Outcome and prognostic features in anaplastic ganglioglioma: analysis of cases from the SEER database.

机构信息

Department of Neurosurgery, Salford Royal Foundation Trust, Stott Lane, M6 8HD, Salford, UK.

出版信息

J Neurooncol. 2011 Dec;105(3):539-45. doi: 10.1007/s11060-011-0615-4. Epub 2011 May 29.

Abstract

Anaplastic ganglioglioma (AGG) are rare central nervous system tumours. Patient and treatment factors associated with outcome are poorly defined and limited to small retrospective case series and single case reports. Using the Surveillance, Epidemiology, and End Results (SEER) cancer registry, we investigated potential clinicopathological factors that can affect outcome in patients with anaplastic ganglioglioma. Patients with anaplastic ganglioglioma diagnosed between 1973 and 2007 were identified from the SEER database. Kaplan-Meier survival analysis and Cox models were used to examine the effect of variables on overall survival. The variables analysed included patient age at diagnosis, gender, race, tumour location, uni-focal or multi-focal tumour, surgical resection and the use of adjuvant radiotherapy. Fifty-eight patients were identified, with a median age at diagnosis of 25.5 years. Ninety-three percent of patients underwent surgery and 36% received adjuvant radiotherapy. The median overall survival was 28.5 months. The most common tumour site was the temporal lobe (27%). Univariate and multivariate analysis identified surgery and uni-focal disease as important predictors of overall survival. Adjuvant radiotherapy did not influence overall survival.

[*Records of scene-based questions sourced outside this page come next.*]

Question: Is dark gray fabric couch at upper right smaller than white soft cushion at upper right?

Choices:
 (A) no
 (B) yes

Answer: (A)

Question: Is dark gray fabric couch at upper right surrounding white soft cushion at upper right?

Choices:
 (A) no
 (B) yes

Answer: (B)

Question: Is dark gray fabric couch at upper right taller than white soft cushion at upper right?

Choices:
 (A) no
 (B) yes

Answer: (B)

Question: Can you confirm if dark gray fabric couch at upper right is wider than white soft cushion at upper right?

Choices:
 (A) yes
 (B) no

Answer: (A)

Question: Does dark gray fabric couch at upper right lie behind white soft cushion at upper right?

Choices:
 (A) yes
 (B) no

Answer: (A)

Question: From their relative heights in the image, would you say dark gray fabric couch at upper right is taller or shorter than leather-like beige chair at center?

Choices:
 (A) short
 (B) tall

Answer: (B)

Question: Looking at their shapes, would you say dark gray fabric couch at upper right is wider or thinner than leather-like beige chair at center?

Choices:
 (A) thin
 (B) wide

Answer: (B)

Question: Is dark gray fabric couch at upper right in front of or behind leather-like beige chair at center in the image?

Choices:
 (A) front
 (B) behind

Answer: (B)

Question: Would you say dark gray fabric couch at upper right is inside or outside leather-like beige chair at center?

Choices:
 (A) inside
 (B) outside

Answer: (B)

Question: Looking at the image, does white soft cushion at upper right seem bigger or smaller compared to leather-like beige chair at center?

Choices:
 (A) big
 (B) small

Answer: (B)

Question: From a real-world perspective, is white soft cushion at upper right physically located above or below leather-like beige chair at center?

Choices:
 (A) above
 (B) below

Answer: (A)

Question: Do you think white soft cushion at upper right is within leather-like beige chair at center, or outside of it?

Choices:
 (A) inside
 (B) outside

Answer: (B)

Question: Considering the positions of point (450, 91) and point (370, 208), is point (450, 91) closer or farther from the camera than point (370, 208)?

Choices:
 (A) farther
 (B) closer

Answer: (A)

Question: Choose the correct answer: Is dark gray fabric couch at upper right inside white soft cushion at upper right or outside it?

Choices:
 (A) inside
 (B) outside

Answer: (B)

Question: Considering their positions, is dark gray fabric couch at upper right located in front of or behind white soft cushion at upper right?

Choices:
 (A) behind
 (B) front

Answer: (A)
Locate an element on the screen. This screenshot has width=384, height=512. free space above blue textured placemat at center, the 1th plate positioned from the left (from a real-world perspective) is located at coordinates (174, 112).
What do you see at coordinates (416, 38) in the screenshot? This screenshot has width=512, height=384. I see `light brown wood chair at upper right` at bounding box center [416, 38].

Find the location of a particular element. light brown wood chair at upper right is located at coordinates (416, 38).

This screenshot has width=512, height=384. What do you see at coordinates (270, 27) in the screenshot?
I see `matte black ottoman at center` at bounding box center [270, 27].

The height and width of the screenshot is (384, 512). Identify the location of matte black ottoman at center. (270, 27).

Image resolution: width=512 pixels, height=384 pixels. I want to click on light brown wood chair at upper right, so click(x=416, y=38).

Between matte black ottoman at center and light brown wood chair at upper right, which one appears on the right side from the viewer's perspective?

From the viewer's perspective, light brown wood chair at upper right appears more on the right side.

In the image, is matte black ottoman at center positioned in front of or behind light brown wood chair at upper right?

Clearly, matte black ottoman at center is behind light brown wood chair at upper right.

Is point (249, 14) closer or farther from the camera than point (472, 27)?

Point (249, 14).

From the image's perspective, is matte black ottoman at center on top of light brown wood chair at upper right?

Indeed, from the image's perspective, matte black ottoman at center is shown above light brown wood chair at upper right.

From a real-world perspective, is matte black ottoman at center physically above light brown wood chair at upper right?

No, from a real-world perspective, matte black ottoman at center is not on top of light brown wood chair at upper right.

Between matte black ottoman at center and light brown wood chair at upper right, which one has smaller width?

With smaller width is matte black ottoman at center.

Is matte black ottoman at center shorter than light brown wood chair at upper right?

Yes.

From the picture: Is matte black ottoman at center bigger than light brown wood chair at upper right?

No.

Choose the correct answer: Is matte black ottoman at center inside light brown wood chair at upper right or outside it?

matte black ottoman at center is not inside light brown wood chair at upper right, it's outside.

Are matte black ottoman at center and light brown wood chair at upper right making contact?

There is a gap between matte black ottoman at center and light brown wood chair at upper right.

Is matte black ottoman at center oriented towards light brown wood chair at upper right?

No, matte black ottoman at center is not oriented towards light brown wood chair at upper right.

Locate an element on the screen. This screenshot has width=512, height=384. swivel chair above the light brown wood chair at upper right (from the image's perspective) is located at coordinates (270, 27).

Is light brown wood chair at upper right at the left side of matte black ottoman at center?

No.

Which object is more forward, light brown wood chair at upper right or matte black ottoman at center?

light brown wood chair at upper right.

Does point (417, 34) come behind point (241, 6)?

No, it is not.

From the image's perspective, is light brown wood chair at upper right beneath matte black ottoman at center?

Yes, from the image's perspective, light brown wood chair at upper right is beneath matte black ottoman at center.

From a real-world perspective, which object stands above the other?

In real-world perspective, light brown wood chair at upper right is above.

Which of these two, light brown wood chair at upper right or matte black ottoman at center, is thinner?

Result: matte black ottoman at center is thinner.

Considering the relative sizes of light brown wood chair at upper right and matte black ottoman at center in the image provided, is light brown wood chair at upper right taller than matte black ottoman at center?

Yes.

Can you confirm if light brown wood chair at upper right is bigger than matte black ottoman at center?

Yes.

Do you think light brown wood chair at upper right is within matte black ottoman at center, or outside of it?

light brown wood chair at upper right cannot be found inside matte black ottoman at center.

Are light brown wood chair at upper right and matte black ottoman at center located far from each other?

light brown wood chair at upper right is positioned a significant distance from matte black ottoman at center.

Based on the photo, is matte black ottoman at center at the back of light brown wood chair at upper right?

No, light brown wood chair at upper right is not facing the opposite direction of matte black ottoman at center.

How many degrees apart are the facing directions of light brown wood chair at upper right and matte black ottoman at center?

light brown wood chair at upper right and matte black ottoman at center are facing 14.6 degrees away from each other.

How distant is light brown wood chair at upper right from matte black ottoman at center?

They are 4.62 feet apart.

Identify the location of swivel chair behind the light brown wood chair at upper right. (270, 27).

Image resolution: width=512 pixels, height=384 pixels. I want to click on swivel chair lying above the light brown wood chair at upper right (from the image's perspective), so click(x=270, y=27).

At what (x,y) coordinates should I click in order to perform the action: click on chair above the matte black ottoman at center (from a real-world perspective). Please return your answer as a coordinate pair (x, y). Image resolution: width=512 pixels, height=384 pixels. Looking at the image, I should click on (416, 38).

This study represents the largest analysis of anaplastic ganglioglioma to date. Furthermore it also emphasises the role of national tumour databases for furthering our understanding of rare brain tumours and determining management options.

摘要

间变性神经节胶质瘤(AGG)是一种罕见的中枢神经系统肿瘤。与患者预后相关的患者和治疗因素定义不明确,仅限于小样本回顾性病例系列和单病例报告。本研究利用监测、流行病学和最终结果(SEER)癌症登记处,调查了可能影响间变性神经节胶质瘤患者预后的潜在临床病理因素。从 SEER 数据库中确定了 1973 年至 2007 年间诊断为间变性神经节胶质瘤的患者。Kaplan-Meier 生存分析和 Cox 模型用于检查变量对总生存的影响。分析的变量包括患者诊断时的年龄、性别、种族、肿瘤部位、单发或多发肿瘤、手术切除和辅助放疗的使用。共确定了 58 例患者,诊断时的中位年龄为 25.5 岁。93%的患者接受了手术,36%的患者接受了辅助放疗。中位总生存期为 28.5 个月。最常见的肿瘤部位是颞叶(27%)。单因素和多因素分析确定手术和单发疾病是总生存的重要预测因素。辅助放疗并不影响总生存。本研究是迄今为止对间变性神经节胶质瘤最大的分析。此外,它还强调了国家肿瘤数据库在进一步了解罕见脑肿瘤和确定治疗方案方面的作用。